We have systems for communication: chat, meetings, collaboration tools.

But for most organizations our infrastructure for observing how decisions actually evolve across the company over time is strategy slide decks and OKR planning sessions.

When direction changes, those shifts propagate quietly through dozens of downstream choices — product tradeoffs, roadmap adjustments, hiring priorities, messaging updates. Each decision makes sense locally, but the broader pattern is difficult to see while it’s happening.

So organizations rely on something fragile: human memory, scattered notes, and periodic alignment meetings. That approach worked when execution moved slowly. It breaks down when decisions (and change) happen faster than people can track them and reorient the whole.

The next phase of organizational maturity

As execution accelerates, the companies that thrive won’t simply be the ones that build the fastest. They’ll be the ones that can see their own direction clearly while they move and learn through their stumbles.

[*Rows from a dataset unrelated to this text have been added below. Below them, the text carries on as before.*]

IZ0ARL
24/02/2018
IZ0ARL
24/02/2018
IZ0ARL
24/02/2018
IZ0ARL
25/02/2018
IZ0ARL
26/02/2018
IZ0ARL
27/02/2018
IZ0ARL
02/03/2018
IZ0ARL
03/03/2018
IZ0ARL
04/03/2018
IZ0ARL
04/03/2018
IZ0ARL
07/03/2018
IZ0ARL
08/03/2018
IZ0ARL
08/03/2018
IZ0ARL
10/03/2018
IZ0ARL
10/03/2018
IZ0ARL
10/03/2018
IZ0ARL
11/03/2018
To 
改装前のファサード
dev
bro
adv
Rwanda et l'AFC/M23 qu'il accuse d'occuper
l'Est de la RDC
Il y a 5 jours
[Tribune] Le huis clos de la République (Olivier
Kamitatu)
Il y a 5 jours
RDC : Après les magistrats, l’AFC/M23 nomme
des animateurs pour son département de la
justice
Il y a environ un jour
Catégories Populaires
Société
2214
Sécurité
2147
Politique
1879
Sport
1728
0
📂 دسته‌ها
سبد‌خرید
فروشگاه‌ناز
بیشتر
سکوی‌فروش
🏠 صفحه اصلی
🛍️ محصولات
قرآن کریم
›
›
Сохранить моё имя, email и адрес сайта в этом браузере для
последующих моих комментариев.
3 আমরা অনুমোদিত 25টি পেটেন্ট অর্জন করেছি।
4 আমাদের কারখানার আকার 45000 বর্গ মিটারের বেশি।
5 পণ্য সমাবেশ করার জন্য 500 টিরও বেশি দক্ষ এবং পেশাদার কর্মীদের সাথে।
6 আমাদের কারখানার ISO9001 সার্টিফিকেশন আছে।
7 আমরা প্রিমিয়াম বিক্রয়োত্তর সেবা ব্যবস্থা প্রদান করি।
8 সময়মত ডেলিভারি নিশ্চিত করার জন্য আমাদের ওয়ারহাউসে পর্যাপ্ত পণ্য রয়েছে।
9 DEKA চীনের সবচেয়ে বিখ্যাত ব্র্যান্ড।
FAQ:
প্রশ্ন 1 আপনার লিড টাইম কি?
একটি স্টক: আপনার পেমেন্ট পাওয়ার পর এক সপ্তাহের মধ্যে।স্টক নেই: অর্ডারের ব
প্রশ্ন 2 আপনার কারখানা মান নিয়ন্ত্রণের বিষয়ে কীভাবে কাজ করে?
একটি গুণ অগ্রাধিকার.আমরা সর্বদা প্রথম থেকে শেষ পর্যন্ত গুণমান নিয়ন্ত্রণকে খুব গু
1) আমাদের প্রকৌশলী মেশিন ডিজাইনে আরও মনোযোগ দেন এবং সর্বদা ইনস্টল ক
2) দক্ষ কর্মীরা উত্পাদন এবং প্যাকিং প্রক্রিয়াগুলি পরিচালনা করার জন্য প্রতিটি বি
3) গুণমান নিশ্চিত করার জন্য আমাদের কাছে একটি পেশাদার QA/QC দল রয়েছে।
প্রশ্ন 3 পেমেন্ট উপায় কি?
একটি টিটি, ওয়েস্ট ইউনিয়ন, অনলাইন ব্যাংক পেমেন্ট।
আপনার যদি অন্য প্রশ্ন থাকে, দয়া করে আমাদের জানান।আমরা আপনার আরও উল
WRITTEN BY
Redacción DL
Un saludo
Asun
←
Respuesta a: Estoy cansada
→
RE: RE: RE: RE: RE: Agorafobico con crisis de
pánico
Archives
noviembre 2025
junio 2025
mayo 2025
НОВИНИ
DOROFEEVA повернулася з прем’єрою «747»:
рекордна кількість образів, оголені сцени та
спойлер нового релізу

Leaders will need the ability to observe how decisions connect, how assumptions evolve, and how small shifts in reasoning ripple through the system over time. Not to control every decision. But to understand whether the organization is still heading where it believes it is.

Because when capability expands faster than coordination, the real challenge isn’t doing more. It’s steering well.

And right now, much of the tech industry is relearning what it means to do that.

In other words, the industry just entered puberty again. And like every teenager eventually discovers, growing faster isn’t the hard part. Learning what it means to go through that growth is.